A minnesota store robbery sport turned out to be something much more disastrous, with the police claiming that the suspicious upset was conspiring to carry out shots of religious “massive victims” in a matter of hours.
Mohamed Adan Mohamed, 24, was arrested on April 17 after a Mankato sporting articles store was removed with more than $ 2,000 in ammunition magazines, body armor and bear spray, according to load documents of Blue Earth County county.
Store employees had noticed Mohamed, walkeding on the store with a large jacket, medical mask and hat, and grabbing successful shelves from the shelves without verifying prices.
When they confronted it, he explained that he was buying supplies for his AR style rifle, according to the documents.

The police were called to the scene about the reports of a suspicious person, but before they could arrive, Mohamed ran with the products while the store’s safety tried to stop him. Then jump to a minivan without plates and quickly moved away, jumping a sidewalk and almost hitting someone in the process, they alleged the documents.
However, he left a shopping list on the scene, labeled as “list of survival equipment with alternative”, which included a sleeping sack, weapons magazines, pepper spray, knives, lighters and arc and arrows.
One of the officers who replied that they reviewed the strange list recalled a recent investigation into a local man who had been publishing videos of his own weapons signage in the camera.
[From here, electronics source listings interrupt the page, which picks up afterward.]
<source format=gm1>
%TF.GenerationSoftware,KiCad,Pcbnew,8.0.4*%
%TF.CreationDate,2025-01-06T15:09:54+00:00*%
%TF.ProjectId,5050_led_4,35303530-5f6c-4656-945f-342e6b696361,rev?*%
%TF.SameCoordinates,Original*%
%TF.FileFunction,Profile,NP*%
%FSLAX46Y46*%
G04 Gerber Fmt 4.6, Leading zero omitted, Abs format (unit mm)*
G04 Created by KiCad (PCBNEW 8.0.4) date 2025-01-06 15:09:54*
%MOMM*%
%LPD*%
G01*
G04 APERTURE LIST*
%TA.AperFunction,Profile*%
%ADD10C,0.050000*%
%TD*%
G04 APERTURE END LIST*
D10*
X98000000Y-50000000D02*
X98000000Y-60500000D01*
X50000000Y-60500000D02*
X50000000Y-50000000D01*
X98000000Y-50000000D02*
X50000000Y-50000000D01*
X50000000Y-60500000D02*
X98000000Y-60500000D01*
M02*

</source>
And the hashtags in those videos, supposedly published by Mohamed, read “Deathtoamerikkan and Israelliimperialism,” according to the police.
The researchers discovered that a Siena who coincides with the view on the scene was registered in the Mohamed direction in the nearby St. Peter, and determined that “there were strong indicators that Mohamed was prepared to carry out some event of victims of type or carving account.”
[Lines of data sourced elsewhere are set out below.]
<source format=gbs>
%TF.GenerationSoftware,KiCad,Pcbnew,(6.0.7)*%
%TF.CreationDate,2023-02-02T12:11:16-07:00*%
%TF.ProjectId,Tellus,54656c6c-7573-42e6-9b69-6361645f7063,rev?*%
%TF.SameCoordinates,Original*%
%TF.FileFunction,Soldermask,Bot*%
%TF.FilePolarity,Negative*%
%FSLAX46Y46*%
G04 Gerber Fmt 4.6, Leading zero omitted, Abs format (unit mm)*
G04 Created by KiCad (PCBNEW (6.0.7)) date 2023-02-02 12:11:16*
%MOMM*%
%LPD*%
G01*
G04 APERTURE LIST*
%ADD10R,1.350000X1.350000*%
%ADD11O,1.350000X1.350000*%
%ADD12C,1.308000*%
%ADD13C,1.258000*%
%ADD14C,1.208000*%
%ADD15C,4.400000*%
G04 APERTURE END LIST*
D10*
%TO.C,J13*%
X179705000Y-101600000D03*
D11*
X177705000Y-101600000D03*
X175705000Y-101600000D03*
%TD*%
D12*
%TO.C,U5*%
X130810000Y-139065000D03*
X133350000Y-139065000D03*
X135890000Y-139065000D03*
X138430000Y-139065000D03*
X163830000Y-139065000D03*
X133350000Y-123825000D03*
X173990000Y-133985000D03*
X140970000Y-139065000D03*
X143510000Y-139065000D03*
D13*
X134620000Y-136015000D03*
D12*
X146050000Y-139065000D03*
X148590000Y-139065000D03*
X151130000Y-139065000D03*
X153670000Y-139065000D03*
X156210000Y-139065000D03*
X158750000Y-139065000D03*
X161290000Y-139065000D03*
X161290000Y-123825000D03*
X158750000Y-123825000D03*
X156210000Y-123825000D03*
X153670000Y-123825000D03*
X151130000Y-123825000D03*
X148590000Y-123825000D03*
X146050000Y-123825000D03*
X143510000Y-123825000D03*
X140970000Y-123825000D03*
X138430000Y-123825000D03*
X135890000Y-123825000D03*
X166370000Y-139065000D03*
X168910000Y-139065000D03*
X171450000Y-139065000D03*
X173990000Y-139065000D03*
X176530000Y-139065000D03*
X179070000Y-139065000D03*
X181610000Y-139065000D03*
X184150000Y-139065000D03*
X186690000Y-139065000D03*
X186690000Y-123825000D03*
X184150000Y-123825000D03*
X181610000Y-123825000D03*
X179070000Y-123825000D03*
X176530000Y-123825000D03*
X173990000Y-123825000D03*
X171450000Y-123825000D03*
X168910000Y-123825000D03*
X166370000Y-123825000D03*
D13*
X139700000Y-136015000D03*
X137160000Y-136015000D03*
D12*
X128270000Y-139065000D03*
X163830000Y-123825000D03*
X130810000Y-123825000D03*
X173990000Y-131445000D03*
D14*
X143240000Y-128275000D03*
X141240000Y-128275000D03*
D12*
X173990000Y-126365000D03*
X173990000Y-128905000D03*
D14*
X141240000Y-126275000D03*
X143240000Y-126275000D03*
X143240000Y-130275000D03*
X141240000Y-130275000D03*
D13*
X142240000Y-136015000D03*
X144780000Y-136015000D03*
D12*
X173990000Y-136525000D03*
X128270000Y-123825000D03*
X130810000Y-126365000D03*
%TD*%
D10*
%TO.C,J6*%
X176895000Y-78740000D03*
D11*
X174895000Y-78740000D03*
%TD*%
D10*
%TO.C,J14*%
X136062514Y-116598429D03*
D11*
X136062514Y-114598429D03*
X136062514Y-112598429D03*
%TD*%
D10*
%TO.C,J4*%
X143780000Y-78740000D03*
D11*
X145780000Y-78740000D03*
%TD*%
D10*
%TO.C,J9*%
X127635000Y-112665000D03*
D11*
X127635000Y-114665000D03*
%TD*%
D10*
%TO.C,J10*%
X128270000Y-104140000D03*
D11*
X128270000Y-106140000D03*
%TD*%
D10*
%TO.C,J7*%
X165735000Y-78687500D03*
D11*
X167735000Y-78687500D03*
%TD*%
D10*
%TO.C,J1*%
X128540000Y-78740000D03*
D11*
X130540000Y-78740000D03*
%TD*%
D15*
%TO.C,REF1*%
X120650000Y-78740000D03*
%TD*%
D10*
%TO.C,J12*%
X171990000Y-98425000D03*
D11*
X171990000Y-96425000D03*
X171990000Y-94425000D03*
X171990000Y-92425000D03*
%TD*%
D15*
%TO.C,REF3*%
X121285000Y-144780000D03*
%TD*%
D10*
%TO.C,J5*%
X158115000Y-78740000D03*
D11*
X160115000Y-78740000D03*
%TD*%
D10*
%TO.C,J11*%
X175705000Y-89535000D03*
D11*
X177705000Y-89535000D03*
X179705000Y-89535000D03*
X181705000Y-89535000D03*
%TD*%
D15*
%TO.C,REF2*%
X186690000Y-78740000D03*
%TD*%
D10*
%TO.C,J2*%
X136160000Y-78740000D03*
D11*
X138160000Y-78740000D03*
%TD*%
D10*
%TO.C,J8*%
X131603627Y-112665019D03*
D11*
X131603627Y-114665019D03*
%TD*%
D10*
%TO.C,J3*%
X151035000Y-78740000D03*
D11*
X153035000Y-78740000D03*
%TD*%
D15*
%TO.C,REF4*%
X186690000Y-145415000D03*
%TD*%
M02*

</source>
The researchers registered Mohamed’s house and found an assault rifle and two 3D printed weapons. He was now arrested at home.
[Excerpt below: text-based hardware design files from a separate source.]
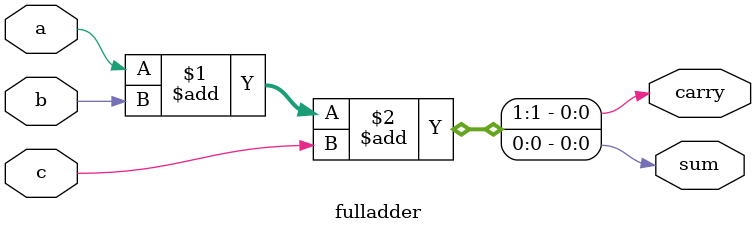
<source format=v>
module fulladder(sum,carry,a,b,c);
input a,b,c;
output sum,carry;
wire sum,carry;
assign {carry,sum}=a+b+c;

endmodule

</source>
The neighbors said they are sad for Mohamed’s trial but not completely surprised. A former classmate recalled that he had bones fighting mental health from high school.
“We grew together in San Pedro, and it’s heartbreaking,” said a neighbor named Dunia to CBS Minnesota. “We started seeing Mohamed start talking with themselves, not socializing with us, with children.”
“It has a very beautiful heart,” he added. “He is a really good guy. It’s fair, he is not mentally, physically there at this time.”
Mohamed was accused of theft of serious crimes and threats of violence. Both positions could carry sentences of up to five years in prison.